Now of consequence is his anemia
From lack of sleep: no longer for Bohemia,
The lumpen culturati, but for the people, yes.

He mixes metaphors but values more
A holographic and geometric memory
For mountains: not because they are there
But because the masses are there where
Routes are jigsaw puzzles he must piece together.
Though he has been called a brown Rimbaud,
He is not bandit but a people’s warrior.

November 1975 South Cotabato; Davao del Norte

III

We are tribeless and all tribes are ours.
We are homeless and all homes are ours.
We are nameless and all names are ours.
To the fascists we are the faceless enemy
Who come like thieves in the night, angels of death:
The ever-moving, shining, secret eye of the storm.

The road less travelled by we’ve taken-
And that has made all the difference:
The barefoot army of the wilderness
We all should be in time.
Awakened, the masses are Messiah.
Here among workers and peasants our lost
Generation has found its true, its only, home.

January 1976 Davao del Norte

* * * * * * * * * * *

I know. It’s Linggo ng Wika. I always make an effort, even if it’s a form of sacrilege, to translate.

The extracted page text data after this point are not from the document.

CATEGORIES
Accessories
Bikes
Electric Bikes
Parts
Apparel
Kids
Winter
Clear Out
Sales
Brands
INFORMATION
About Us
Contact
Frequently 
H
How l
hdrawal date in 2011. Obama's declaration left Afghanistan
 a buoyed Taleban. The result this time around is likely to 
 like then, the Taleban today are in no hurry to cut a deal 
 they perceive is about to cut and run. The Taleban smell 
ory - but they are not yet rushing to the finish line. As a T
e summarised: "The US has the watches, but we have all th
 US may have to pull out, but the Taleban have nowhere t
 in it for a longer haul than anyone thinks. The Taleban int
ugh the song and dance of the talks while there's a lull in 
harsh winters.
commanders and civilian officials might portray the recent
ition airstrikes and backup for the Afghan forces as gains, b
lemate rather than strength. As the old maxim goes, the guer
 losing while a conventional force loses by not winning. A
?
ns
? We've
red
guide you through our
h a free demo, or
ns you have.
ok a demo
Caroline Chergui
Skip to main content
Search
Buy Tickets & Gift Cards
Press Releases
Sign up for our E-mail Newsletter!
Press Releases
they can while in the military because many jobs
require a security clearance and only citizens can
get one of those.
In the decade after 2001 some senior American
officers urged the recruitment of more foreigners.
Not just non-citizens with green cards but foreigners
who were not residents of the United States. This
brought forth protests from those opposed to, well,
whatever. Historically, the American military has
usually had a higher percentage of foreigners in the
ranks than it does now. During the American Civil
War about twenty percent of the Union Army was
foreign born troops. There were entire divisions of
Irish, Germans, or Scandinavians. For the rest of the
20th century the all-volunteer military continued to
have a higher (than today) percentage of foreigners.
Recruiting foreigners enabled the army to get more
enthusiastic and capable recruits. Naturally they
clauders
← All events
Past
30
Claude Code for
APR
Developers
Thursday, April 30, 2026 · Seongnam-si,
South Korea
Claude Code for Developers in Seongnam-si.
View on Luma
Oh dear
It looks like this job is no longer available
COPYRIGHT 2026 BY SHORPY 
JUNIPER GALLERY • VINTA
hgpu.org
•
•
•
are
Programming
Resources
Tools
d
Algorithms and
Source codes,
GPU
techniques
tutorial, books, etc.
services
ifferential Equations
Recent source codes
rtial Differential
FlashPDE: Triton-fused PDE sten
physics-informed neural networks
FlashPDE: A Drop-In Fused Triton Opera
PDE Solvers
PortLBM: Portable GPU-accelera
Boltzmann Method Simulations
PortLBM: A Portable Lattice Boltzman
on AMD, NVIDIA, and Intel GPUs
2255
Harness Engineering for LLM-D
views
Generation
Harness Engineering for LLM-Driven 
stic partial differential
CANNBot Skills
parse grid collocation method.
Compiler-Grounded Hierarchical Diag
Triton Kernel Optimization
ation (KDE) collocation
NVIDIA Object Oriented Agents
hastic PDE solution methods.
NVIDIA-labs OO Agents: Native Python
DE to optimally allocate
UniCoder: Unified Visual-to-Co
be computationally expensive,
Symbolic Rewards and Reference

Salin ng isang saknong, “Open Letters to Filipino Artists” (Mga Bukas na Liham sa mga Pilipinong Alagad ng Sining) na tula ni Eman Lacaba

Ngunit matiyagang giya at guro ang mga masa

Ng apatnapung bundok at isandaang ilog

Ng pagsasaka, pagtatanim, pag-aalaga, at pag-aani

At ng isandosenang mga wika gahigante

sa wikang banyagang nakasanayan

Tayo na kailangang lumagpas sa burgesyang pinagmulan.